[Collection entries]
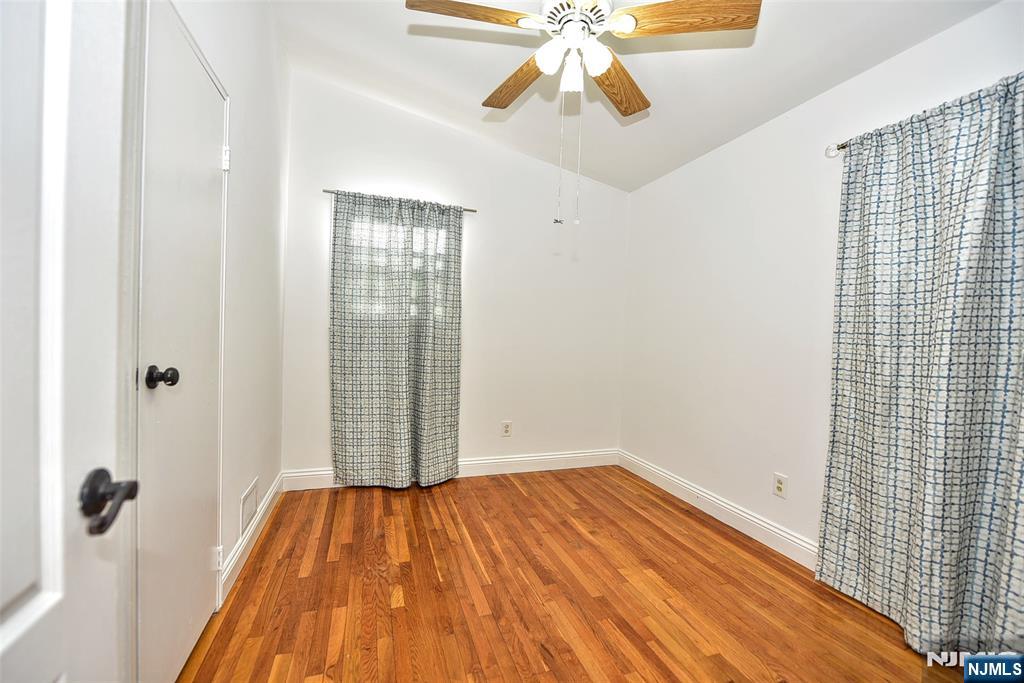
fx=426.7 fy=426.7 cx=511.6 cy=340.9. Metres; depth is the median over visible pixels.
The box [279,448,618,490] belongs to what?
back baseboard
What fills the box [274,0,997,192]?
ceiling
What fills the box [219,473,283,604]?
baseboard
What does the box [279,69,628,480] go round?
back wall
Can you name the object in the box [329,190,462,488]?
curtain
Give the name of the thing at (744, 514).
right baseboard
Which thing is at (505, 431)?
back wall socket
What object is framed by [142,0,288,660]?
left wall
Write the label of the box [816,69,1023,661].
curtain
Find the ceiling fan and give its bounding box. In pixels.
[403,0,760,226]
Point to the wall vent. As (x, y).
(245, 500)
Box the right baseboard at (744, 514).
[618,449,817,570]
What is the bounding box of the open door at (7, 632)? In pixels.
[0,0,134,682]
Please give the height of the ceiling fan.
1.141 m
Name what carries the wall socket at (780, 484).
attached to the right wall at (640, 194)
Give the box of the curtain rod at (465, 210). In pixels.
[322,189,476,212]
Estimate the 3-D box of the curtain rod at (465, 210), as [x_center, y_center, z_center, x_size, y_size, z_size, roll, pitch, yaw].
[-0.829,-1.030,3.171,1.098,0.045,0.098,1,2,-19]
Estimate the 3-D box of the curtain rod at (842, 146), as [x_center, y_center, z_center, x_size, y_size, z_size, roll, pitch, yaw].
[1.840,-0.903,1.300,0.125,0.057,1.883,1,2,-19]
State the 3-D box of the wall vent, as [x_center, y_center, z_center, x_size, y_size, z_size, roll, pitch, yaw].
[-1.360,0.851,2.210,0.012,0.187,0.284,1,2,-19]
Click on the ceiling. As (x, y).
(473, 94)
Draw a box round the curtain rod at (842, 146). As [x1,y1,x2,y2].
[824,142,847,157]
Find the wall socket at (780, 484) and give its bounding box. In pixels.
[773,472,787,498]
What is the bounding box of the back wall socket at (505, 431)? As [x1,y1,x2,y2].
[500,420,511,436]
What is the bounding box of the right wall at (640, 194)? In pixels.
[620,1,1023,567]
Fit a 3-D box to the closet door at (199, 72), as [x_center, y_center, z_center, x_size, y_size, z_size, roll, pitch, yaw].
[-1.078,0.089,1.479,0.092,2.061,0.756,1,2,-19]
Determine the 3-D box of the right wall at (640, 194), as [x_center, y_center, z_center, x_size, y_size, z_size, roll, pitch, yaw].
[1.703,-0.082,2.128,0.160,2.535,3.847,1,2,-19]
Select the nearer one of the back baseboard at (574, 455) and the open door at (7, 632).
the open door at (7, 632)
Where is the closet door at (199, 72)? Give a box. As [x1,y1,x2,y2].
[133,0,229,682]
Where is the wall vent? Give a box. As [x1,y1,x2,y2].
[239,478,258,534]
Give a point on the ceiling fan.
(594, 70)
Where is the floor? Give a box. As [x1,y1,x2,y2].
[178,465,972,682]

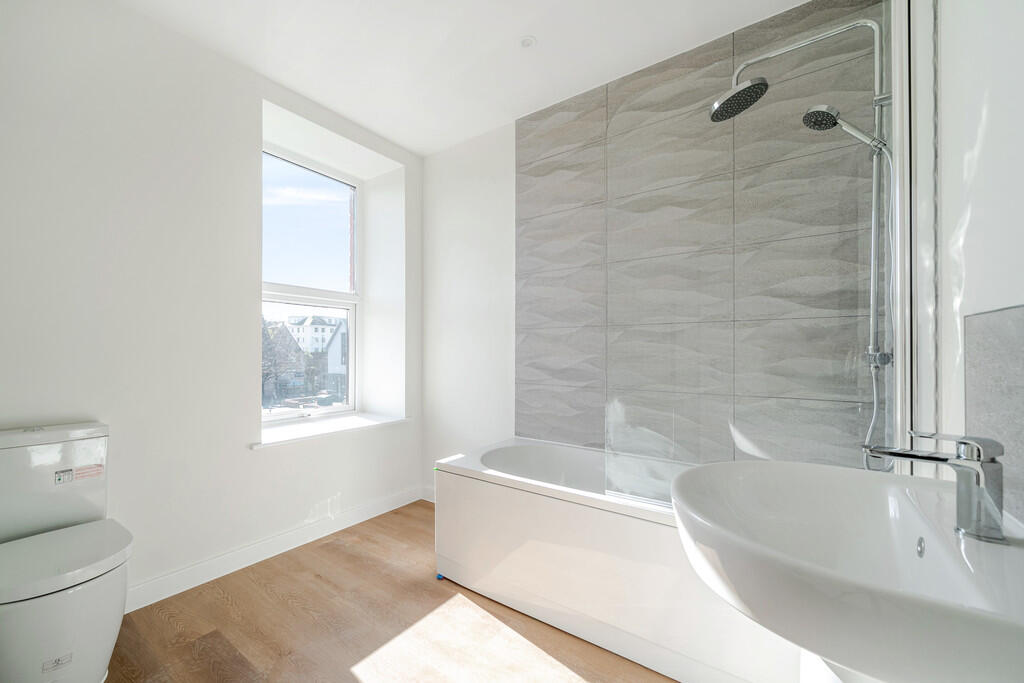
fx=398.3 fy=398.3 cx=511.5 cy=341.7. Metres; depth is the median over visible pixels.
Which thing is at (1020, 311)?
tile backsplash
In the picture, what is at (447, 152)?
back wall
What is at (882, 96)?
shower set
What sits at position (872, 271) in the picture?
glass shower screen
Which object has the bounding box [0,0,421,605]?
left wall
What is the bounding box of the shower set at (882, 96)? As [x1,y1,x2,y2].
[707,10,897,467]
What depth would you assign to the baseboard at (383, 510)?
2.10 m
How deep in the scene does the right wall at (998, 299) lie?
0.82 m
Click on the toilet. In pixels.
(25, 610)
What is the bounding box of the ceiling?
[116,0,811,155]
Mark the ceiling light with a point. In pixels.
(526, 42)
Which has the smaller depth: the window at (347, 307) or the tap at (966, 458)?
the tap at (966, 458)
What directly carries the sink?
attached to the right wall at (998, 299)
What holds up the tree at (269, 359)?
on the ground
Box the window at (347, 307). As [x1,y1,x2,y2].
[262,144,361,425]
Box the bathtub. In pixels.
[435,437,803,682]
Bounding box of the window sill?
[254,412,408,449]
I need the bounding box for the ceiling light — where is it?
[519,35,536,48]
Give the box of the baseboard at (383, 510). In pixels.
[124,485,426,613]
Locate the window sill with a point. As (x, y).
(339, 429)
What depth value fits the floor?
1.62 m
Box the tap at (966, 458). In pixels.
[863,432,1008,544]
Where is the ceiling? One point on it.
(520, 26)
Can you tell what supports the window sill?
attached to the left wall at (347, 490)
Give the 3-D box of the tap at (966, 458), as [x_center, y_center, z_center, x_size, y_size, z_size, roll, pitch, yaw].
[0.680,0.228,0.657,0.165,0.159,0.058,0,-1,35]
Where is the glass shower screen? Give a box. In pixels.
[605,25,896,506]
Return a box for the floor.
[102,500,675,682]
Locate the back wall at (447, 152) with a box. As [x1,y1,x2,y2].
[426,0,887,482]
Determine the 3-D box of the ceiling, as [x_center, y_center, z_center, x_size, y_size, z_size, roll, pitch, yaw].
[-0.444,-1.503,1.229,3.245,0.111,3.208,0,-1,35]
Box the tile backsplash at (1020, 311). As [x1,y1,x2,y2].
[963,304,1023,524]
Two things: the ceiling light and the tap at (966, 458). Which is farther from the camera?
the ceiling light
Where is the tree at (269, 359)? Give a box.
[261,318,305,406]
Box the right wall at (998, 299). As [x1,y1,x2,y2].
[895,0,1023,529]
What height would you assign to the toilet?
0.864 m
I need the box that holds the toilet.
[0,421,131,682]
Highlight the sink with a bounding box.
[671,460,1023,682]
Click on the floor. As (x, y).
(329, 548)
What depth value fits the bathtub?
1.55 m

# Activity
Now copy each line of the entries that mentions "Metres".

# Answer
fx=426.7 fy=426.7 cx=511.6 cy=340.9. Metres; depth is the median over visible pixels.
fx=398.3 fy=398.3 cx=511.5 cy=341.7. Metres; depth is the median over visible pixels.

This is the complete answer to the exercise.